**** Excerto selecionado

Banif Investimento muda de nome: passa a ser Bison Bank

  • Lusa
  • 26 Novembro 2018

“É com base na ligação privilegiada ao mercado asiático que o Bison Bank irá distinguir-se das restantes entidades financeiras no nosso país”, refere a instituição.

O Bison Bank é a nova designação do Banif – Banco de Investimento que é lançada nesta segunda-feira em Portugal, estando focado nos segmentos de ‘wealth management’, gestão de ativos e banca de investimento, anunciou o Bison Capital Financial Holdings.

Em comunicado, os chineses da Bison Capital Financial Holdings (Hong Kong) Limited, que adquiriram a parte do Banif que estava na Oitante, destacam que “é com base na ligação privilegiada ao mercado asiático que o Bison Bank irá distinguir-se das restantes entidades financeiras no nosso país”, em “especial neste atual contexto em que Portugal se posiciona como o segundo país europeu que mais investimento chinês recebe, quando ponderado pela sua dimensão económica”.

“Os recursos que a Bison detém nos mercados asiáticos permitem que o banco potencie uma rede sólida e distinta de conhecimentos que, entre outros, dará possibilidade aos atuais clientes de beneficiarem de uma plataforma de oportunidades de investimento nos mais variados países”, refere.

Segundo adianta, o banco irá “servir ainda como ponte financeira entre a Ásia, Europa e vice-versa: “Os nossos objetivos passam por criar uma ligação intercontinental sólida entre os continentes asiático e europeu apoiando um fluxo constante de ligações que aproximam os mercados de investidores em todo o mundo”.

********
**** Listagem de dados

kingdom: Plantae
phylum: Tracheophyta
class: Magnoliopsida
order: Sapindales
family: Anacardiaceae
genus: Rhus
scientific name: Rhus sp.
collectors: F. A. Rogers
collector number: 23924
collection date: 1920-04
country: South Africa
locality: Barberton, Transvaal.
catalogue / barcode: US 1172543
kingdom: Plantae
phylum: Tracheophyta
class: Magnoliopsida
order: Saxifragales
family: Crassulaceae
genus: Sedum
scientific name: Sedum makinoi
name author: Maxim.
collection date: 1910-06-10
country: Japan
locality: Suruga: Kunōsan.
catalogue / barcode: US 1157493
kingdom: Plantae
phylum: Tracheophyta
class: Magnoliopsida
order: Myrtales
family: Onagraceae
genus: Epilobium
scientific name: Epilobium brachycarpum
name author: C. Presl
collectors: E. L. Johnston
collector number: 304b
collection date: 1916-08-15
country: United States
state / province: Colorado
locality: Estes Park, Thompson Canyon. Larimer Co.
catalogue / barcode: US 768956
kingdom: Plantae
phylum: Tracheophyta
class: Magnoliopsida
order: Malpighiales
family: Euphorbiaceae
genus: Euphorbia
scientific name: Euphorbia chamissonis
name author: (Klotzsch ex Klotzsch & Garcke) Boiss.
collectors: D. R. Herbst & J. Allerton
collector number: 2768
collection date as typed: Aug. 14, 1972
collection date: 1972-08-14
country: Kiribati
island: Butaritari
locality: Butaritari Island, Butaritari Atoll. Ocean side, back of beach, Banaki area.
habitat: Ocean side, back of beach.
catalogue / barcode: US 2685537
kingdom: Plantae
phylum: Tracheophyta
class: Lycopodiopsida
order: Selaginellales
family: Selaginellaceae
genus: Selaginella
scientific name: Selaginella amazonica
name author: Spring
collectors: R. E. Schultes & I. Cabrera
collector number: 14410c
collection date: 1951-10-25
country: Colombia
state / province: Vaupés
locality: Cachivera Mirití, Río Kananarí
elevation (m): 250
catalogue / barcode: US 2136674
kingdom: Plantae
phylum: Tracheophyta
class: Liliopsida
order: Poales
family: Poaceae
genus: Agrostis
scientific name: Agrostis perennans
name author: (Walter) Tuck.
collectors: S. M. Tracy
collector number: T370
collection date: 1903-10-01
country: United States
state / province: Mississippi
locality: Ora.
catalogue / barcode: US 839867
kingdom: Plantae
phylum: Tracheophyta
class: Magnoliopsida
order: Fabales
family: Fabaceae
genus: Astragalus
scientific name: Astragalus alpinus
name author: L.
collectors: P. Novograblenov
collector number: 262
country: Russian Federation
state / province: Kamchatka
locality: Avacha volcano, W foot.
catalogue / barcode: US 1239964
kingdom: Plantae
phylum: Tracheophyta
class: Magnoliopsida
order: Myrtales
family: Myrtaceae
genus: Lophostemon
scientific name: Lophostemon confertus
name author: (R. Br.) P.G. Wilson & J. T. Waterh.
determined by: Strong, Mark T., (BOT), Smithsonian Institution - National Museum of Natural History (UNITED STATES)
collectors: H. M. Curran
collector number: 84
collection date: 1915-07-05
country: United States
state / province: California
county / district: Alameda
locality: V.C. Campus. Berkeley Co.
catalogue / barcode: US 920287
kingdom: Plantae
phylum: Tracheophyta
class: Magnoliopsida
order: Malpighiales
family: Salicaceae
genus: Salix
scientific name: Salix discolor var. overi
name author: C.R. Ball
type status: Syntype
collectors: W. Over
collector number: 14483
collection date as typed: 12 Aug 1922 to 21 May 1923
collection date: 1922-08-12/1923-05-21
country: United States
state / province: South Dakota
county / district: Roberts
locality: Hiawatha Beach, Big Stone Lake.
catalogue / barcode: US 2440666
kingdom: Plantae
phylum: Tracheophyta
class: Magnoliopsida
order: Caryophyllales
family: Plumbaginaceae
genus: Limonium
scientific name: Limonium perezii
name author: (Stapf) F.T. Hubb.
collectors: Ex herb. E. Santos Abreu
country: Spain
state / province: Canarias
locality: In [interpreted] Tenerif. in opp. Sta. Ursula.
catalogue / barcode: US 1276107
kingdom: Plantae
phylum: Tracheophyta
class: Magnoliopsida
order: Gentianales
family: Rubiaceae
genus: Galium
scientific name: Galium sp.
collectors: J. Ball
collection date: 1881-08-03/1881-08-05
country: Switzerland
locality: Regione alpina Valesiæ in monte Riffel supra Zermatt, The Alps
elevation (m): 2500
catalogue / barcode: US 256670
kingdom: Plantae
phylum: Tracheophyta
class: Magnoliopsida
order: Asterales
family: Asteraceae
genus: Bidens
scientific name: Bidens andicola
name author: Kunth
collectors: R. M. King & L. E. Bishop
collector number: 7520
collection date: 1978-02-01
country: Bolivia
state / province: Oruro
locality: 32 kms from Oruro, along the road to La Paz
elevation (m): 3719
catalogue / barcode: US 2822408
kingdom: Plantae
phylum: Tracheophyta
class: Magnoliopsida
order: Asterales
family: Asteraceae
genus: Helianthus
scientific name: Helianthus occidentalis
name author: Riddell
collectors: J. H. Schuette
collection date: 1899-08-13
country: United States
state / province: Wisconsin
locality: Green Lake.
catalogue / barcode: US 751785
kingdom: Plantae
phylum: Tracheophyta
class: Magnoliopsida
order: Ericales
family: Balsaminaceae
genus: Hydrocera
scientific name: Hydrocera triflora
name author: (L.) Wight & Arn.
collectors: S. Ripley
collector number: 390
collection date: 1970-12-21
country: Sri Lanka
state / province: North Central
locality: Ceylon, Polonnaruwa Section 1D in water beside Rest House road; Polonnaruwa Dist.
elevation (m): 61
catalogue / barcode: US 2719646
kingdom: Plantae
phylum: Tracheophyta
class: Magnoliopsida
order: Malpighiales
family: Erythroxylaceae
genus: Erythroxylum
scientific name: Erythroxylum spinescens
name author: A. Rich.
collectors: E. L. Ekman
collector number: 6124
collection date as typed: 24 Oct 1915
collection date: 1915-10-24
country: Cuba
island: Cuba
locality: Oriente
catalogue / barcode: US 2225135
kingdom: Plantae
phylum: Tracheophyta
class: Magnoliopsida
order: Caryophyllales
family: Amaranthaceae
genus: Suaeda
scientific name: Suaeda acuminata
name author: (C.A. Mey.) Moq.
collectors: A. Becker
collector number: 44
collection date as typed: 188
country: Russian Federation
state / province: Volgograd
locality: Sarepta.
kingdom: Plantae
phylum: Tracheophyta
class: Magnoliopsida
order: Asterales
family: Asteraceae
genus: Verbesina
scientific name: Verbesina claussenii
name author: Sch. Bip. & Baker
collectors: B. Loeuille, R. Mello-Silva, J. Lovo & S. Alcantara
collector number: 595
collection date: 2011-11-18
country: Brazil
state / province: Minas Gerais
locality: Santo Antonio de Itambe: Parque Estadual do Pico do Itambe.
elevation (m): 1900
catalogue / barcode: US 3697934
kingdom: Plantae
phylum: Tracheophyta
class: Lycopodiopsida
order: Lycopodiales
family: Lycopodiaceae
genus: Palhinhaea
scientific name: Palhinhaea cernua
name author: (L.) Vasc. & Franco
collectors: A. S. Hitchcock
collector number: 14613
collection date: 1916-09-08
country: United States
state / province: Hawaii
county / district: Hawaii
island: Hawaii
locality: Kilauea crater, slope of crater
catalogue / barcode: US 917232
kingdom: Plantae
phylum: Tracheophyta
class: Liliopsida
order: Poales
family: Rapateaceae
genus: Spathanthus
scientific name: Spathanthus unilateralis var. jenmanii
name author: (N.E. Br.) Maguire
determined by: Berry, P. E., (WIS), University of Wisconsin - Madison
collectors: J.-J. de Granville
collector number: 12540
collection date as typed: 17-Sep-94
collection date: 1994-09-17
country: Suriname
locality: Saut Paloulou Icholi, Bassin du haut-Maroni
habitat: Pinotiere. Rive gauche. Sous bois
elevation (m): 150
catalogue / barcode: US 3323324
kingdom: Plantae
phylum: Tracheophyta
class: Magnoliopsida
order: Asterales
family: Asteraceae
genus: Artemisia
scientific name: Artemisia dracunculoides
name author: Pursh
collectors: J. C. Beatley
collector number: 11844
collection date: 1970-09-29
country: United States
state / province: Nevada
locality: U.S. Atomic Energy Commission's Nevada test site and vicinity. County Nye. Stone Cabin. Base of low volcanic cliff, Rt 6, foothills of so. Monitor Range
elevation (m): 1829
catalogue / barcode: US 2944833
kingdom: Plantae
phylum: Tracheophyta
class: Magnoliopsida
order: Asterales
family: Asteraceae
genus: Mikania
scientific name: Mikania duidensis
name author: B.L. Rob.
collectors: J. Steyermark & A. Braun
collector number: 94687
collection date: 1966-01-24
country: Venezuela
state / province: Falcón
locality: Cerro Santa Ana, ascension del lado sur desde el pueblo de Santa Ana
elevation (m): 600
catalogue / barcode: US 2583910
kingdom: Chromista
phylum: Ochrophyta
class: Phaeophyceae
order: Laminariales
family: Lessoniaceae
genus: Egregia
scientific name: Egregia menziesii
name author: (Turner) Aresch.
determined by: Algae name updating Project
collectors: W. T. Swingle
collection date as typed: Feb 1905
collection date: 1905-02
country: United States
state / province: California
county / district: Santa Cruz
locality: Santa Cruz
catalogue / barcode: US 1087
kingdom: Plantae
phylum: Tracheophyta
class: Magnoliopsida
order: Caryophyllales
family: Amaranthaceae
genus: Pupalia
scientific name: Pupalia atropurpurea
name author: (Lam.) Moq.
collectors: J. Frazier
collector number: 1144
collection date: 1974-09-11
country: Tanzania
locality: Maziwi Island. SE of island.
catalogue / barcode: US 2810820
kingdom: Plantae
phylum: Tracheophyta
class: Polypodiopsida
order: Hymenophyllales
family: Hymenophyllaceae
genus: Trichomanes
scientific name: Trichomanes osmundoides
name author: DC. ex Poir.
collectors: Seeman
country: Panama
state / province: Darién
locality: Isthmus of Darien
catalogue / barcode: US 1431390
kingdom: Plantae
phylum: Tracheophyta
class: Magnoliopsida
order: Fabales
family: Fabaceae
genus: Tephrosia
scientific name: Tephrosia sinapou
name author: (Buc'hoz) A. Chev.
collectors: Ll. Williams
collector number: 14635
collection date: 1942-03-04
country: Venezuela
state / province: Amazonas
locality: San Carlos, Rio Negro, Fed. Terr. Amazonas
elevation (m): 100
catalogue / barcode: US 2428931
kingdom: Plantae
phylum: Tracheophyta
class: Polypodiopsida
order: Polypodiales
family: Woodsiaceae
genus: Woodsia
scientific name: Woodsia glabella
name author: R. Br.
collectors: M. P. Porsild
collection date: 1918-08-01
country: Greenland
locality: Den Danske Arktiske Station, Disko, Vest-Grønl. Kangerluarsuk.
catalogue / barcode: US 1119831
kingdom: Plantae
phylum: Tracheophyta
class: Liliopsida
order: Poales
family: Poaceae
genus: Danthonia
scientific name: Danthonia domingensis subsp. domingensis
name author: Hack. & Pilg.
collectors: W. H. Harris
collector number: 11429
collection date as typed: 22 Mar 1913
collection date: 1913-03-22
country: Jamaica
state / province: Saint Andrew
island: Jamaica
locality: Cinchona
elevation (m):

********

● Tarefas a realizar
(A) Segundo a notícia sobre o Bison Bank, que posição ocupa Portugal entre os países europeus que mais investimento chinês recebem?
(B) Enumere todos os segmentos em que, de acordo com a notícia sobre o Bison Bank, o banco está focado.

● Respostas por tarefa
(A) Portugal é o segundo país europeu que mais investimento chinês recebe, quando ponderado pela sua dimensão económica.

(B) 'Wealth management', gestão de ativos e banca de investimento.